Published online by Cambridge University Press:  19 September 2011

T. Matama-Kauma
Department of Crop Science, Makerere University, P. O. Box 7062, Kampala, Uganda
S. Kyamanywa
Department of Crop Science, Makerere University, P. O. Box 7062, Kampala, Uganda
J. A. Ogwang
Namulonge Agricultural and Animal Production Research Institute, P. O. Box 7084, Kampala, Uganda
C. O. Omwega
International Centre of Insect Physiology and Ecology, P. O. Box 30772, Nairobi, Kenya
H. R. Willson*
Ohio State University, Columbus, OH 43210, USA
TM-K. E-mail:


Studies were conducted in two districts of eastern Uganda from 1997 to 1999 to introduce and monitor the establishment of an exotic parasitoid, Cotesia flavipes Cameron (Hymenoptera: Braconidae), for the control of the stemborer Chilo partellus (Swinhoe) (Lepidoptera: Pyralidae), and also to determine the stemborer species complex in maize and sorghum. The study confirmed the presence of four important stemborers, two pyralids Ch. partellus and Eldana saccharina Walker and two noctuids, Busseola fusca Fuller and Sesamia calamistis Hampson. Chilo partellus was dominant, constituting 53–88% of stemborers four d followed by B. fusca at 8–37 %. The most abundant local parasitoid was the larval parasitoid Cotesia sesamiae (Cameron) (Hymenoptera: Braconidae). The pupal parasitoids Pediobius furvus Gahan (Hymenoptera: Eulophidae) and Dentichasmias busseolae Heinrich (Hymenoptera: Ichneumonidae) were also recorded. Parasitism of Co. sesamiae on Ch. partellus ranged between 0 and 13.1 %. The introduced Co. flavipes was recovered from all sites in four consecutive seasons (between 1998 and 1999) causing parasitism of between 4 and 32.9 % on Ch. partellus. Cotesia flavipes was also recovered from the indigenous stemborers B. fusca and S. calamistis. This study indicates that Co. flavipes has established in eastern Uganda.

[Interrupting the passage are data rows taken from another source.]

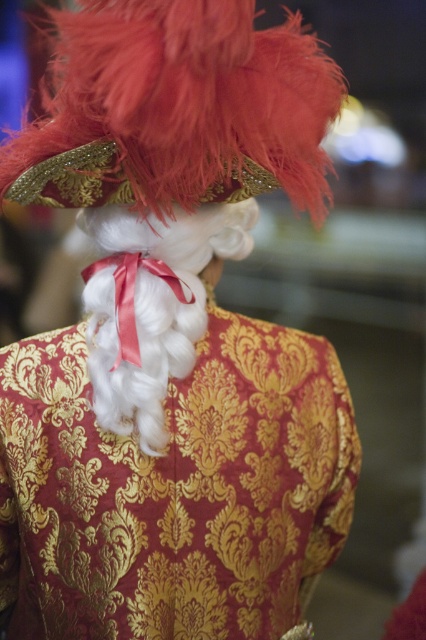
Question: Which point appears farthest from the camera in this image?

Choices:
 (A) (158, 54)
 (B) (98, 224)

Answer: (B)

Question: Which point is farther from the camera taking this photo?

Choices:
 (A) (201, 307)
 (B) (17, 134)

Answer: (A)

Question: Which point appears closest to the camera in this image?

Choices:
 (A) (98, 180)
 (B) (242, 241)

Answer: (A)

Question: Observing the image, what is the correct spatial positioning of feathered gold hat at upper center in reference to white silky wig at center?

Choices:
 (A) above
 (B) below

Answer: (A)

Question: Is feathered gold hat at upper center bigger than white silky wig at center?

Choices:
 (A) yes
 (B) no

Answer: (A)

Question: Does feathered gold hat at upper center appear on the right side of white silky wig at center?

Choices:
 (A) yes
 (B) no

Answer: (A)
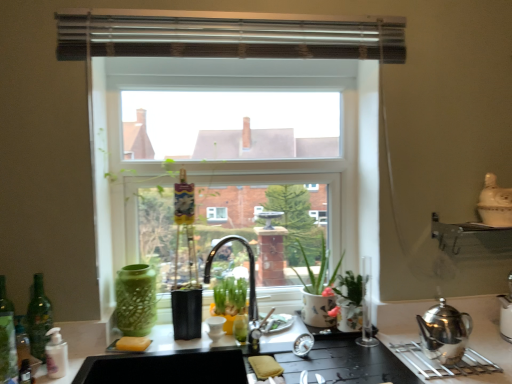
Where is `free space above polished stainless steel kettle at lower right (from a real-world perspective)`? This screenshot has width=512, height=384. free space above polished stainless steel kettle at lower right (from a real-world perspective) is located at coordinates (435, 351).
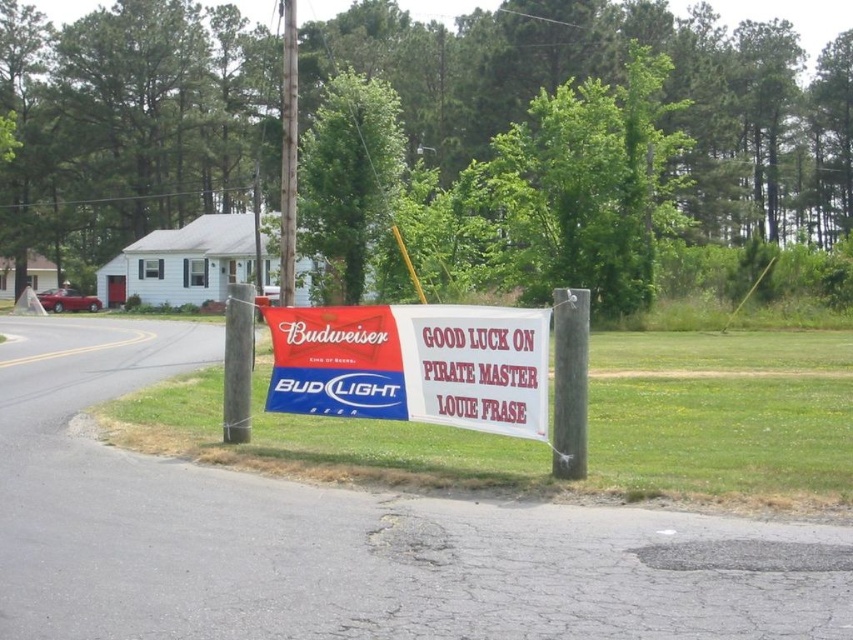
You are a delivery person trying to deliver a package to the address of the small white house with a gray roof. You see a matte plastic banner at center and a metallic pole at center in your path. Can you pass through the space between them without needing to move either object?

The matte plastic banner at center and metallic pole at center are 22.01 meters apart, so yes, you can pass through the space between them without needing to move either object since the distance is more than sufficient for passage.

You are a delivery person trying to navigate a narrow path between the smooth gray pole at center and the metallic gray pole at center. Your delivery cart is 3 meters wide. Can you safely pass through the gap between them without hitting the poles?

The smooth gray pole at center and metallic gray pole at center are 3.86 meters apart from each other. Since your delivery cart is 3 meters wide, there is enough space to pass through the gap safely without hitting the poles.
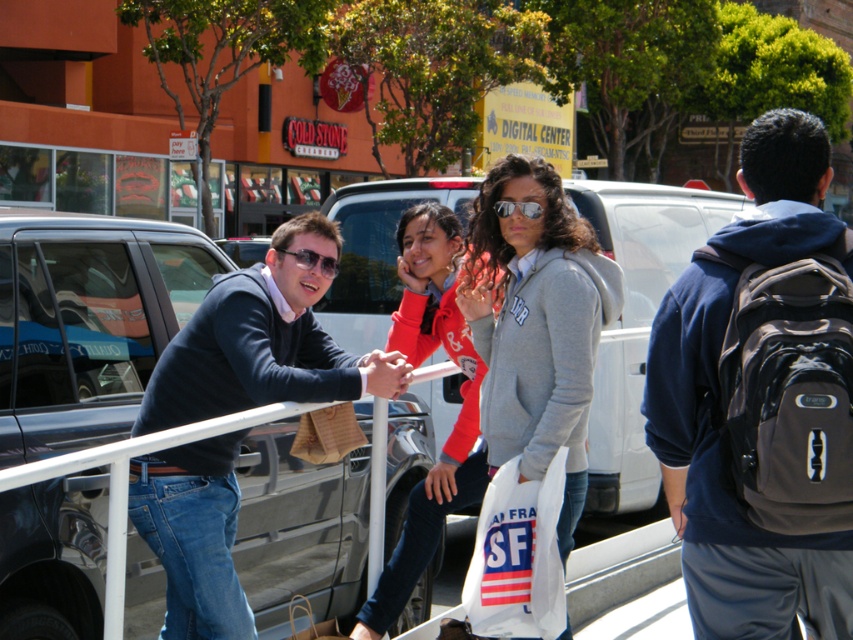
What are the coordinates of the dark blue sweater at center?

The dark blue sweater at center is located at coordinates point (265, 339).

You are a delivery person who needs to place a package on the railing where the gray fabric backpack at right is located. What are the coordinates of the spot where you should place the package?

The coordinates for the gray fabric backpack at right are at point (723, 488), so you should place the package there.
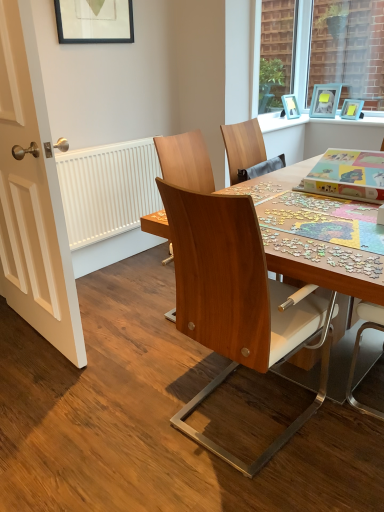
Question: Does matte blue picture frame at upper right, which ranks as the second picture frame in front-to-back order, have a greater width compared to white painted wood door at left?

Choices:
 (A) yes
 (B) no

Answer: (B)

Question: Is matte blue picture frame at upper right, which ranks as the second picture frame in front-to-back order, smaller than white painted wood door at left?

Choices:
 (A) yes
 (B) no

Answer: (A)

Question: Is matte blue picture frame at upper right, which ranks as the second picture frame in front-to-back order, not near white painted wood door at left?

Choices:
 (A) no
 (B) yes

Answer: (B)

Question: Is matte blue picture frame at upper right, the 2th picture frame when ordered from back to front, next to white painted wood door at left and touching it?

Choices:
 (A) no
 (B) yes

Answer: (A)

Question: From a real-world perspective, is matte blue picture frame at upper right, which ranks as the 1th picture frame in right-to-left order, on top of white painted wood door at left?

Choices:
 (A) yes
 (B) no

Answer: (A)

Question: Considering the positions of point (62, 1) and point (180, 249), is point (62, 1) closer or farther from the camera than point (180, 249)?

Choices:
 (A) closer
 (B) farther

Answer: (B)

Question: From the image's perspective, is matte black picture frame at upper left, which is the third picture frame from right to left, located above or below wooden chair at center, which appears as the 1th chair when viewed from the right?

Choices:
 (A) above
 (B) below

Answer: (A)

Question: In terms of size, does matte black picture frame at upper left, which is the first picture frame from front to back, appear bigger or smaller than wooden chair at center, the second chair when ordered from left to right?

Choices:
 (A) small
 (B) big

Answer: (A)

Question: Is matte black picture frame at upper left, which is the 3th picture frame in back-to-front order, in front of or behind wooden chair at center, which appears as the 1th chair when viewed from the right, in the image?

Choices:
 (A) front
 (B) behind

Answer: (B)

Question: Is point (152, 158) closer or farther from the camera than point (173, 309)?

Choices:
 (A) closer
 (B) farther

Answer: (B)

Question: From a real-world perspective, is white matte radiator at left physically located above or below wooden chair at center, which is the first chair in left-to-right order?

Choices:
 (A) above
 (B) below

Answer: (B)

Question: Considering the positions of white matte radiator at left and wooden chair at center, which is the first chair in left-to-right order, in the image, is white matte radiator at left wider or thinner than wooden chair at center, which is the first chair in left-to-right order,?

Choices:
 (A) thin
 (B) wide

Answer: (A)

Question: Considering the positions of white matte radiator at left and wooden chair at center, acting as the 2th chair starting from the right, in the image, is white matte radiator at left taller or shorter than wooden chair at center, acting as the 2th chair starting from the right,?

Choices:
 (A) tall
 (B) short

Answer: (B)

Question: From their relative heights in the image, would you say wooden chair at center, the second chair when ordered from left to right, is taller or shorter than light blue plastic picture frame at upper right, the 1th picture frame viewed from the back?

Choices:
 (A) tall
 (B) short

Answer: (A)

Question: Is wooden chair at center, which appears as the 1th chair when viewed from the right, situated inside light blue plastic picture frame at upper right, marked as the 2th picture frame in a right-to-left arrangement, or outside?

Choices:
 (A) inside
 (B) outside

Answer: (B)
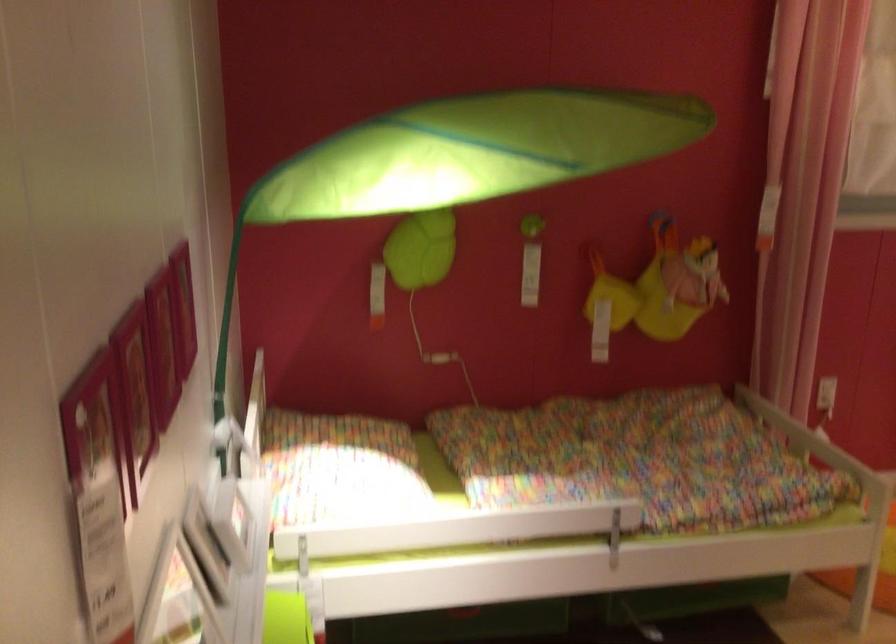
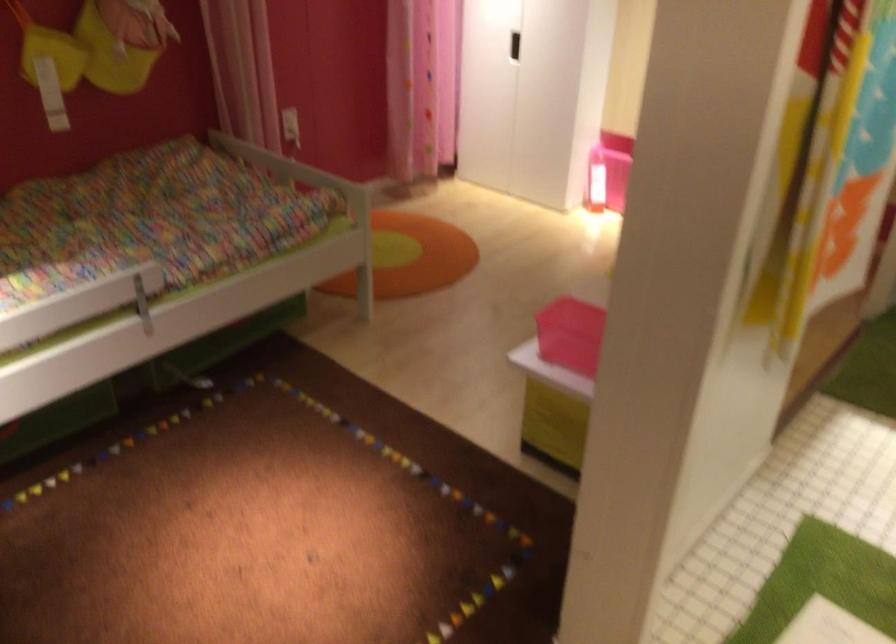
How did the camera likely rotate?

The camera rotated toward right-down.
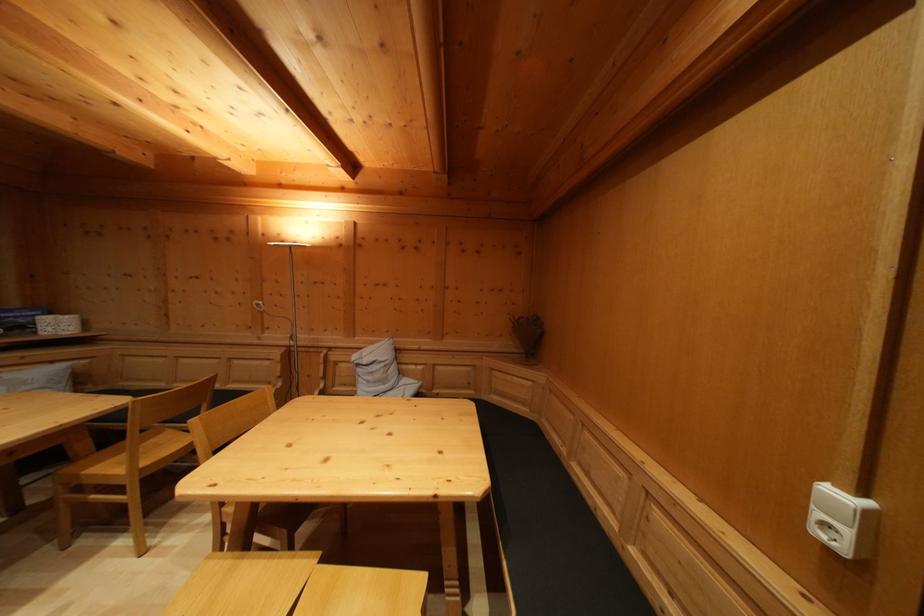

Des études ont été menées dans deux départements en Ouganda entre 1997 et 1999 infin d'introduire et de suivre l'aclimatation d'un parasitoïde exotique, Cotesia flavipes Cameron (Hymenoptera: Braconidae), dans le cadre de la lutte contre le foreur, Chilo partellus (Swinhoe) (Lepidoptera: Pyralidae), et de determiner le complexe d'espèces de foreurs sur maïs et sorgho dans cette région. Cette étude a confirmé la présence de 4 espèces importantes de foreurs; deux pyrales, Ch. partellus et Eldana saccharina Walker et deux noctuidés Busseola fusca Fuller et Sesamia calamistis Hampson. Chilo partellus était l'espèce dominante formant près de 53–88% des borers collectés, suivit par B. fusca à 8–37 %. Le parasitoïde local le plus abundant a été le parasitoïde larvaire Cotesia sesamiae (Cameron) (Hymenoptera: Braconidae). Les parasitoïdes des pupes Pediobius furvus Gahan (Hymenoptera: Eulophidae) et Dentichasmias busseolae Heinrich (Hymenoptera: Ichneumonidae) ont aussi été trouvés. Le parasitisme par Co. sesamiae sur Ch. partellus a varié entre 0 et 13.1%. Le parasitoïde introduit Co. flavipes a été collecté sur tous les sites pendant quatres saisons consecutives (entre 1998 et 1999) avec un taux de parasitisme entre 4 et 32.9 % sur Ch. partellus. Cotesia flavipes a aussi été collecté sur des foreurs locaux, B. fusca et S. calamistis. Cette étude a montré que Co. flavipes s'est acclimaté dans l'est de l'Ouganda.